The new hotel and second course are to be built some distance away from this one and the plan for now is that play here will once again be restricted to members only. So if you do want to see this extraordinary place then I would encourage you to get there soon.
I think that Les Bordes is probably a little high up the rankings for me. I think that nearby Fontainebleau edges it in terms of playability and there is no doubt that Morfontaine is in a different league. However, this is a place that has to be seen to be believed.

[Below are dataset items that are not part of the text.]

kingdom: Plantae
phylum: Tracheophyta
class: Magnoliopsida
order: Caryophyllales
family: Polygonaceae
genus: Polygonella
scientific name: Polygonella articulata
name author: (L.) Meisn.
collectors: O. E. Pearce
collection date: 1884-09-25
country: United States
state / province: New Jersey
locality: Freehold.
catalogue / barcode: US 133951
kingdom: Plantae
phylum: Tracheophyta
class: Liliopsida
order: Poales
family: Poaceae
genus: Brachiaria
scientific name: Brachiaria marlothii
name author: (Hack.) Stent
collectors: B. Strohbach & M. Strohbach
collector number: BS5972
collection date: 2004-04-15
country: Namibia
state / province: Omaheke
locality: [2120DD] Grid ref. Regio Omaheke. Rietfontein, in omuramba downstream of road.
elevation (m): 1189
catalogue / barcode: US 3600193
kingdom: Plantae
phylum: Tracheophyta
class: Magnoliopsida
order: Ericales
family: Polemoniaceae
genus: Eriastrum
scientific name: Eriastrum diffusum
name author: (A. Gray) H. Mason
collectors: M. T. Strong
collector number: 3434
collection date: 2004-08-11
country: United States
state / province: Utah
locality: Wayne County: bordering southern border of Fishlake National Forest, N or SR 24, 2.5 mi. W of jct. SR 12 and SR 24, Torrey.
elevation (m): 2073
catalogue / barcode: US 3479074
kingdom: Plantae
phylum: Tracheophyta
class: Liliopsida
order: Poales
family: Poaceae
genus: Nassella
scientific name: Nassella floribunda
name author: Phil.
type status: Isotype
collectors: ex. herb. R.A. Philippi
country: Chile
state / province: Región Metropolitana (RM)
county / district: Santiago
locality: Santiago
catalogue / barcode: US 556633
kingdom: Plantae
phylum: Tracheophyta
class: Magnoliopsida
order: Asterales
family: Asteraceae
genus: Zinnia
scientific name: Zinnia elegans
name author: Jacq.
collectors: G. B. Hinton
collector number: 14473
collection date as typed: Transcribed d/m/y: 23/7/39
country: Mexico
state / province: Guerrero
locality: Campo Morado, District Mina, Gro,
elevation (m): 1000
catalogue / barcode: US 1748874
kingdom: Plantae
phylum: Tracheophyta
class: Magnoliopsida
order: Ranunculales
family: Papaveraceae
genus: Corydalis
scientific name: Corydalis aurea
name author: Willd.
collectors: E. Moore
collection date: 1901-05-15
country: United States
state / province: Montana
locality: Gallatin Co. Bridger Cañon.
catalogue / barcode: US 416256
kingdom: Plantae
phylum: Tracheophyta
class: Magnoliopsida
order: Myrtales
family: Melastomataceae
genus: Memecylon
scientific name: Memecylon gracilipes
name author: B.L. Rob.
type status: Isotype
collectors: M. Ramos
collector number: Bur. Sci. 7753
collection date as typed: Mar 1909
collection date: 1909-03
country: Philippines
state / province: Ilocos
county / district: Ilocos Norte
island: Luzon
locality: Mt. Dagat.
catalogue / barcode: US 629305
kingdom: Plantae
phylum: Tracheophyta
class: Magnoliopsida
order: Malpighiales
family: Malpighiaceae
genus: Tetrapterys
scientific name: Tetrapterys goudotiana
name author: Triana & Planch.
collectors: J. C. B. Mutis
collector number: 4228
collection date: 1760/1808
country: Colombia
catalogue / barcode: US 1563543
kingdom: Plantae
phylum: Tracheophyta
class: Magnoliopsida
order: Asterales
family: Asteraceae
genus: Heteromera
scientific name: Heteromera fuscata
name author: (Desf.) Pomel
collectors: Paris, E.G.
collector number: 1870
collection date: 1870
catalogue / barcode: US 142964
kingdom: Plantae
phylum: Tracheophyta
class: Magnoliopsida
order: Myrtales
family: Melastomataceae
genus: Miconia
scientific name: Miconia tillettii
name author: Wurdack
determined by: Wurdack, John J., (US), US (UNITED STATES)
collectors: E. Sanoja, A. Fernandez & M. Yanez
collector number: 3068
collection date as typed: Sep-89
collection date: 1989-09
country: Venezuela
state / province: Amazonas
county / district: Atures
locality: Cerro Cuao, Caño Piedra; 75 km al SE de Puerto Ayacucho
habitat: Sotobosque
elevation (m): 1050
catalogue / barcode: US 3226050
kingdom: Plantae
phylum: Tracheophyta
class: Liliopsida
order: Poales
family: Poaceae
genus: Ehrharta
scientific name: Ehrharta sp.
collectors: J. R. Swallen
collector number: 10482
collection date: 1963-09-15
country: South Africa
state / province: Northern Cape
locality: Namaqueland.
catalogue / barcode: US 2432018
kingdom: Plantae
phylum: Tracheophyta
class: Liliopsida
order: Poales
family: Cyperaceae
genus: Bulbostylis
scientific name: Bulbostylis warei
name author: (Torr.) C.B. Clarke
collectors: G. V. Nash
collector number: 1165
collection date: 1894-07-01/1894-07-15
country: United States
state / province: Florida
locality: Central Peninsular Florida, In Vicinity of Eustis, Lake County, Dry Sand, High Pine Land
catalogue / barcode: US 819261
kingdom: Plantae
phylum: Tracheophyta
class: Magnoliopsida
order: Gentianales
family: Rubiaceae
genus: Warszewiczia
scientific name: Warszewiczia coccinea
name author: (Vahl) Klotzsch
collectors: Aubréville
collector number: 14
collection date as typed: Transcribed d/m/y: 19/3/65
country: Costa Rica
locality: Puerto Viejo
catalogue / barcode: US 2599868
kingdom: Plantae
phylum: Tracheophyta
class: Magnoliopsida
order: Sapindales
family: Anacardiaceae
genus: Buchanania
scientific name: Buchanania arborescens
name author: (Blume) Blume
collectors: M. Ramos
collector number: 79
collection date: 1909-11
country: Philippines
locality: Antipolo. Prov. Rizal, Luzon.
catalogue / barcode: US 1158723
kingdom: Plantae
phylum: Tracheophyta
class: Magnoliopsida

We combined our trip to Les Bordes with a round at Morfontaine and if you want to see some more pictures then here's a video with stereotypical music of a great double header:
BOOKING THE COURSE
For years Les Bordes was impossible to play, that has changed now. They describe the opportunity thus:
For the past 8 years Les Bordes has been closed whilst we have been preparing the property and course for the next stages in its exciting history. During the construction phase of 2017 and 2018 there will be a soft launch of the Les Bordes number 1 course where we will be reopening the gates for a chosen few. A rare and unrepeatable chance to play Robert Von Hagge’s masterpiece and to take a glance at the future plans of the estate before it closes again to the public under a new membership program of like-minded individuals
While it isn't cheap, the quality of the food and golf probably makes this one of the better deals you will find on really high-end golf. Prices are as follows:
2 night-stay & 3 days of golf : €1,470 (3 days of golf, buggy, unlimited practice, 2 nights accommodation, breakfasts & 2 dinners (without drinks))
1 night-stay & 2 days of golf : €875 (2 days of golf, buggy, unlimited practice, 1 night accommodation, breakfast & 1 dinner (without drinks))
1 night stay & 1 day of golf : €610 (1 day of golf, buggy, unlimited practice, 1 night accommodation, breakfast & 1 dinner (without drinks))
To book just send an email to firstname.lastname@example.org
I don't think there is a lot of other great golf within a stone's throw of Les Bordes. However Paris is a great destination. You can get tee times freely, with a bit of planning at Fontainebleau, Chantilly, Le Golf National and Saint Germain. Morfontaine is a very hard gig to secure but there are some specialist agencies who can help get you a tee time - have a look at the Morfontaine page for more details.
If you are planning to fly into Paris, then Orly is the better airport as it is the right side of the city for Les Bordes, but you will probably want to time your trip to avoid the hideous Paris rush-hour traffic.